In studies of Menzerath’s law in vocal communication, duration is typically measured in one of two ways: (1) from the start to the end of a sound, or (2) from the start of one sound to the start of the next. The first method, which captures only the vocalization time and excludes pauses, is widely used for animal communication (20, 23, 26, 32, 34, 37). I refer to this as the element duration—the difference between a sound’s start and end time. The second method measures the vocalization time including the pause before the next sound. This approach has been used for marmosets (45), bottlenose dolphins (31), and is standard for human speech (22, 36, 46), which is fairly continuous. Large spoken language corpora, such as Glissando (36), Buckeye (22), and DoReCo (46), include the small gaps between phonemes in their duration measurements. More broadly, this measure is the “go-to” for studies of rhythm in humans and animals (47). Following the rhythm literature, I refer to this as the inter-onset interval—the difference between the start of one sound and the start of the next. A couple of studies in treefrogs (27) and geladas (20) have assessed Menzerath’s law using only the pauses between sounds, to supplement analyses of element durations, but this approach is rare and will not be used in this study.
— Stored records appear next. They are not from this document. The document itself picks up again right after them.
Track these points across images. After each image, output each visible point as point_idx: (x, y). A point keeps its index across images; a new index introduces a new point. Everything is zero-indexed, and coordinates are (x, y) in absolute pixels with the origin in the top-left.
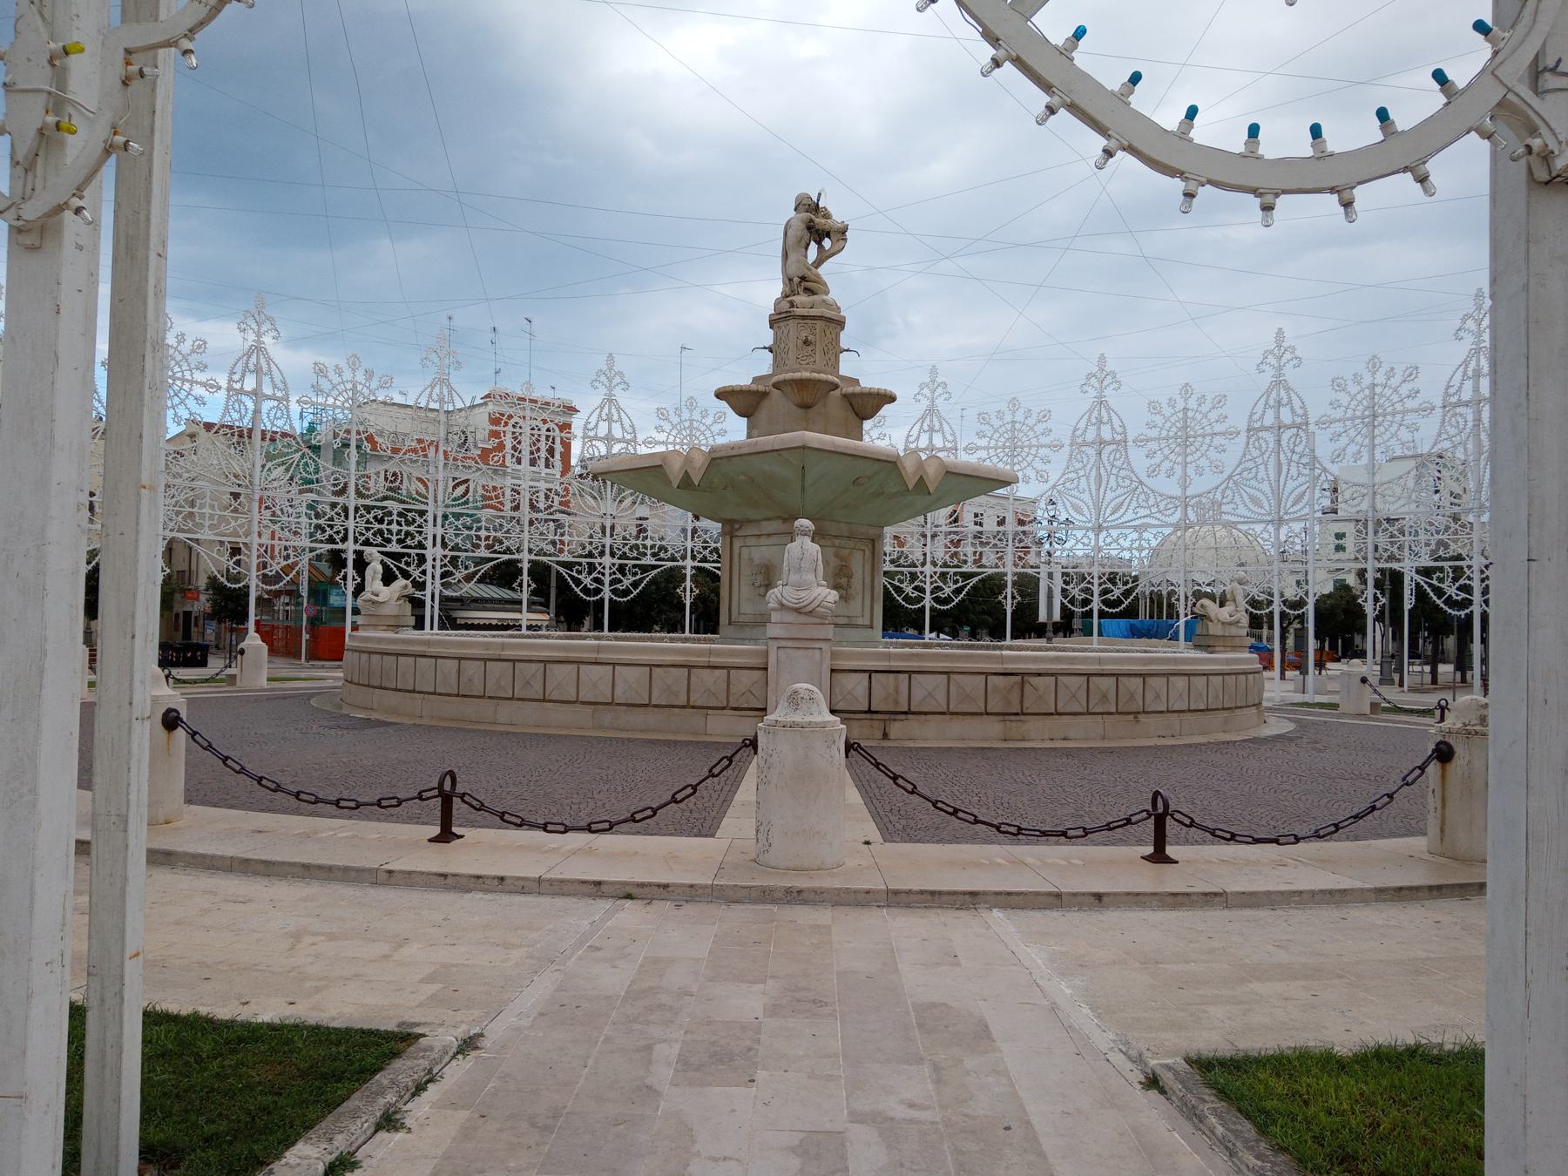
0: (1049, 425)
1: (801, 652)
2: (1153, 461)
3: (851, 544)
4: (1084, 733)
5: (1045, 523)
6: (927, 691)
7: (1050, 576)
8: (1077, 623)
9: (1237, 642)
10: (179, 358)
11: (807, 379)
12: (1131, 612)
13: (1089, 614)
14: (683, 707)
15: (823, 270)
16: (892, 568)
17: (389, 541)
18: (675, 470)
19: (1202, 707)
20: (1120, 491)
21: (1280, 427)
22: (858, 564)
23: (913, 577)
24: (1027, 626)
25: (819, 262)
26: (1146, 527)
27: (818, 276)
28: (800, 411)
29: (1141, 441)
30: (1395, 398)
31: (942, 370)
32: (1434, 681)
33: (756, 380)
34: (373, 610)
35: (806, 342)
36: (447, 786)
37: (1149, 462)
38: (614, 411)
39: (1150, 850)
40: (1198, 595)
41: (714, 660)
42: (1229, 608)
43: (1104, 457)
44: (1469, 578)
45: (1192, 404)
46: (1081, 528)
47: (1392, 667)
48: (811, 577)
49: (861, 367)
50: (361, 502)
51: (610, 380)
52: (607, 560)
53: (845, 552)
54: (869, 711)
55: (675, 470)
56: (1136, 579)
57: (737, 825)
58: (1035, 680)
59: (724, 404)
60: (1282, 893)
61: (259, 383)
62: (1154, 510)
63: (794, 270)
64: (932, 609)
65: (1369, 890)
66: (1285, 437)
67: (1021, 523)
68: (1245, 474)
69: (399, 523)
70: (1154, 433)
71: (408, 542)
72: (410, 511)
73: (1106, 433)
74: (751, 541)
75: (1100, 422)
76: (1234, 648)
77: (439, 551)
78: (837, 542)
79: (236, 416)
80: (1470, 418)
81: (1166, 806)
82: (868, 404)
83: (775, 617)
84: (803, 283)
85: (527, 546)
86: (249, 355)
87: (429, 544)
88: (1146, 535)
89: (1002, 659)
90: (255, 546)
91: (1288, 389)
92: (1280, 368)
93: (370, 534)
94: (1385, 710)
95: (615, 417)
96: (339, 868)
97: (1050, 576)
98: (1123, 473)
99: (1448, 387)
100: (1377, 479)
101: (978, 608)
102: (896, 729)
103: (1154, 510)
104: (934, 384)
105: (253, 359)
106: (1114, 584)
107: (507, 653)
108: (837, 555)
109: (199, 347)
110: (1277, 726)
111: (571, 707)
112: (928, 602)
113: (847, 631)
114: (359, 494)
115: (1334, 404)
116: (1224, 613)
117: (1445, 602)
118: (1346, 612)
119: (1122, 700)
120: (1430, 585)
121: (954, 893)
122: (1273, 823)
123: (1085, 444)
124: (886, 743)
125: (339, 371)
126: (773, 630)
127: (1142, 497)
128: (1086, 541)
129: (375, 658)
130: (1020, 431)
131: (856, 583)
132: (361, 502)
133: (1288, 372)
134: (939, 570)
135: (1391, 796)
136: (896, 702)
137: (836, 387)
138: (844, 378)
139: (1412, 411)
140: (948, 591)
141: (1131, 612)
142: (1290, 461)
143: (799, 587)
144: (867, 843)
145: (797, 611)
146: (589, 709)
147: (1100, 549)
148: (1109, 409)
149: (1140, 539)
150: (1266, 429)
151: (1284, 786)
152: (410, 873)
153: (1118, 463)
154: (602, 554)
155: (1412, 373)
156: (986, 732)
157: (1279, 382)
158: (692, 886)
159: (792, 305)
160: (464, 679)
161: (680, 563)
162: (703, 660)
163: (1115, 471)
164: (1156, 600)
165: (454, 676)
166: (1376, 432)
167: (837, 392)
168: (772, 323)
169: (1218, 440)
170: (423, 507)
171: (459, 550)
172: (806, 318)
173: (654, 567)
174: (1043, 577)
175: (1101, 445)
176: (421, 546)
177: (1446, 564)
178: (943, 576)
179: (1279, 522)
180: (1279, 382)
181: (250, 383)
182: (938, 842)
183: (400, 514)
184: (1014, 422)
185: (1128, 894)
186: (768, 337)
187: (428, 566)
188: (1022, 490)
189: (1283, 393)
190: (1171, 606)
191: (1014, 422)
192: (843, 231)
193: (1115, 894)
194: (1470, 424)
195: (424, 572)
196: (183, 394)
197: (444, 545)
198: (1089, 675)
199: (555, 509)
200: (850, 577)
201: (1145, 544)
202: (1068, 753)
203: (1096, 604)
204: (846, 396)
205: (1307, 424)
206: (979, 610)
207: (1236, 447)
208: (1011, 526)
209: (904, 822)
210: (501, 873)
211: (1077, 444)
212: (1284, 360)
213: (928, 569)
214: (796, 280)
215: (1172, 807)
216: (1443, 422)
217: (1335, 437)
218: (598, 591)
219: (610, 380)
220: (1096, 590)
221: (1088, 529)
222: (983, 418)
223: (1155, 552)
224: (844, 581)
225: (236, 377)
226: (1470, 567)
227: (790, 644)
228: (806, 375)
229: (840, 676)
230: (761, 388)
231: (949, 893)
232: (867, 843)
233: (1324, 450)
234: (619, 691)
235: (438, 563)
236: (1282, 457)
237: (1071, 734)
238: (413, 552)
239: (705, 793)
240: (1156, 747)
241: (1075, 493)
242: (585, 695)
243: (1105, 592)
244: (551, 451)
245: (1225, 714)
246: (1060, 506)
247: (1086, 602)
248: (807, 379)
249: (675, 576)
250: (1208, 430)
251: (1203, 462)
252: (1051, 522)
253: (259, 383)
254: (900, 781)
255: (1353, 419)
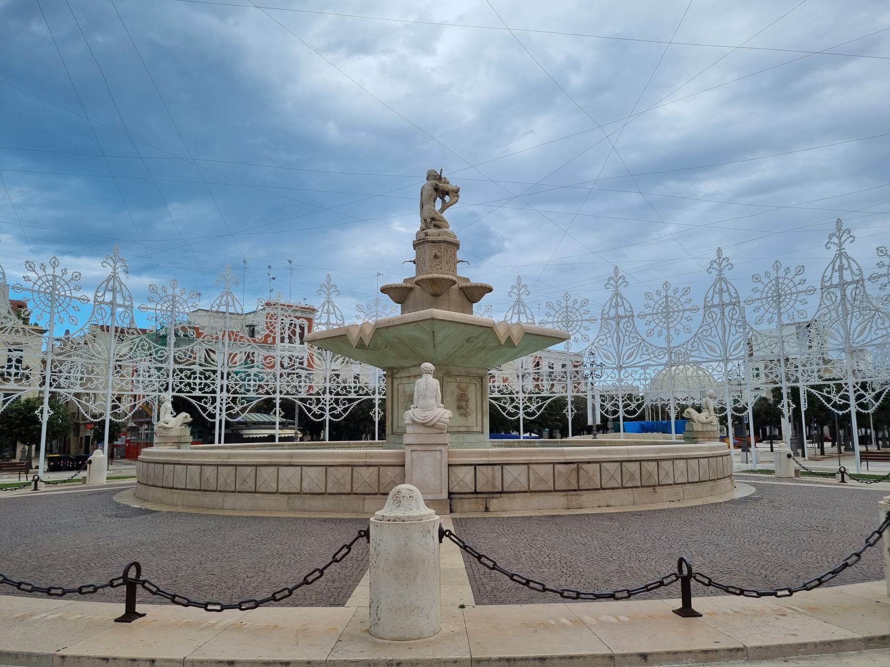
0: (587, 308)
1: (427, 453)
2: (650, 327)
3: (468, 380)
4: (620, 502)
5: (588, 366)
6: (515, 477)
7: (593, 397)
8: (610, 425)
9: (712, 435)
10: (62, 283)
11: (437, 280)
12: (641, 417)
13: (618, 419)
14: (349, 494)
15: (446, 215)
16: (499, 395)
17: (194, 389)
18: (354, 335)
19: (697, 480)
20: (631, 345)
21: (722, 305)
22: (473, 393)
23: (512, 400)
24: (581, 427)
25: (443, 210)
26: (648, 366)
27: (442, 217)
28: (433, 298)
29: (642, 316)
30: (791, 285)
31: (521, 268)
32: (823, 453)
33: (405, 281)
34: (164, 433)
35: (436, 257)
36: (132, 574)
37: (647, 328)
38: (331, 308)
39: (678, 603)
40: (683, 408)
41: (369, 461)
42: (704, 414)
43: (621, 325)
44: (846, 391)
45: (670, 293)
46: (609, 368)
47: (798, 443)
48: (433, 401)
49: (470, 273)
50: (177, 366)
51: (328, 289)
52: (328, 396)
53: (464, 386)
54: (475, 492)
55: (354, 335)
56: (643, 398)
57: (361, 594)
58: (585, 466)
59: (386, 297)
60: (790, 646)
61: (114, 298)
62: (652, 356)
63: (427, 215)
64: (524, 419)
65: (859, 640)
66: (727, 310)
67: (575, 366)
68: (704, 333)
69: (200, 378)
70: (649, 311)
71: (206, 390)
72: (207, 371)
73: (621, 312)
74: (405, 381)
75: (617, 305)
76: (710, 439)
77: (225, 394)
78: (458, 379)
79: (99, 317)
80: (839, 294)
81: (690, 569)
82: (473, 294)
83: (409, 430)
84: (432, 222)
85: (281, 388)
86: (108, 280)
87: (218, 390)
88: (648, 371)
89: (563, 453)
90: (110, 395)
91: (726, 283)
92: (720, 271)
93: (182, 386)
94: (803, 474)
95: (332, 311)
96: (23, 654)
97: (593, 397)
98: (632, 335)
99: (823, 277)
100: (784, 334)
101: (553, 418)
102: (494, 504)
103: (652, 356)
104: (519, 285)
105: (111, 283)
106: (631, 401)
107: (232, 461)
108: (458, 387)
109: (76, 276)
110: (743, 491)
111: (274, 497)
112: (521, 415)
113: (467, 436)
114: (176, 362)
115: (755, 290)
116: (702, 417)
117: (833, 406)
118: (766, 413)
119: (644, 479)
120: (822, 396)
121: (527, 659)
122: (763, 571)
123: (609, 318)
124: (487, 515)
125: (164, 289)
126: (407, 439)
127: (645, 348)
128: (613, 375)
129: (151, 465)
130: (571, 312)
131: (472, 404)
132: (177, 366)
133: (726, 273)
134: (527, 395)
135: (858, 555)
136: (493, 485)
137: (455, 283)
138: (459, 278)
139: (802, 292)
140: (533, 408)
141: (641, 417)
142: (730, 325)
143: (425, 408)
144: (462, 607)
145: (424, 425)
146: (285, 498)
147: (622, 381)
148: (622, 298)
149: (645, 373)
150: (715, 306)
151: (763, 538)
152: (79, 657)
153: (629, 329)
154: (324, 393)
155: (801, 269)
156: (554, 505)
157: (721, 278)
158: (309, 663)
159: (426, 235)
160: (204, 478)
161: (372, 397)
162: (361, 461)
163: (628, 334)
164: (654, 409)
165: (198, 475)
166: (781, 305)
167: (455, 287)
168: (415, 246)
169: (687, 314)
170: (214, 368)
171: (238, 393)
172: (434, 242)
173: (548, 398)
174: (589, 398)
175: (618, 319)
176: (214, 392)
177: (831, 383)
178: (530, 399)
179: (727, 361)
180: (721, 278)
181: (108, 297)
182: (517, 602)
183: (201, 373)
184: (567, 307)
185: (668, 653)
186: (412, 254)
187: (217, 404)
188: (575, 346)
189: (723, 285)
190: (663, 412)
191: (567, 307)
192: (456, 192)
193: (658, 654)
194: (839, 298)
195: (215, 408)
196: (65, 305)
197: (228, 391)
198: (621, 462)
199: (292, 368)
200: (467, 401)
201: (648, 376)
202: (611, 517)
203: (621, 414)
204: (461, 289)
205: (739, 302)
206: (553, 420)
207: (698, 317)
208: (570, 368)
209: (492, 584)
210: (152, 656)
211: (605, 318)
212: (723, 265)
213: (521, 395)
214: (429, 220)
215: (694, 569)
216: (822, 298)
217: (757, 309)
218: (322, 415)
219: (328, 289)
220: (621, 405)
221: (614, 369)
222: (549, 305)
223: (654, 381)
224: (464, 403)
225: (99, 294)
226: (846, 384)
227: (419, 448)
228: (435, 275)
229: (454, 469)
230: (409, 285)
231: (522, 659)
232: (462, 607)
233: (751, 317)
234: (305, 484)
235: (224, 402)
236: (726, 322)
237: (612, 503)
238: (209, 395)
239: (349, 563)
240: (669, 510)
241: (605, 347)
242: (283, 488)
243: (625, 406)
244: (294, 332)
245: (711, 484)
246: (596, 355)
247: (615, 412)
248: (437, 280)
249: (370, 404)
250: (681, 308)
251: (679, 327)
252: (592, 365)
253: (114, 298)
254: (483, 559)
255: (767, 298)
In cetacean vocalizations, element durations are typically used when sequences consist of distinct notes, calls, or elements, with information thought to be encoded in acoustic features like frequency, bandwidth, and timbre (analogous to birdsong, second and third row of Figure 1). In contrast, inter-onset intervals are used when sequences are made up of uniform clicks or pulses, where the rhythmic timing is thought to encode information (analogous to human drumming, fourth and fifth row of Figure 1). It is worth noting that the latter case is quite different from human language (first row of Figure 1), where inter-onset intervals are used because gaps between phonemes are either absent or minimal. However, regardless of the measurement used—element durations or inter-onset intervals—Menzerath’s law reflects the same underlying principle: “the greater the whole the smaller its parts” (19, 48). In other words, when longer sequences are made up of smaller components, the total vocalization time is reduced. A recent study in marmosets illustrates this concept: when individuals were rewarded for producing an increasing number of vocalizations, they maximized their vocal efficiency by reducing both the element durations and inter-onset intervals of their call sequences (45). In this study, the distributions of element durations and inter-onset intervals in whale vocal sequences exhibit the same shape (Supplementary Information), and Menzerath’s law is only slightly different when computed from intervals in both whales (Table 2) and humans (Supplementary Information).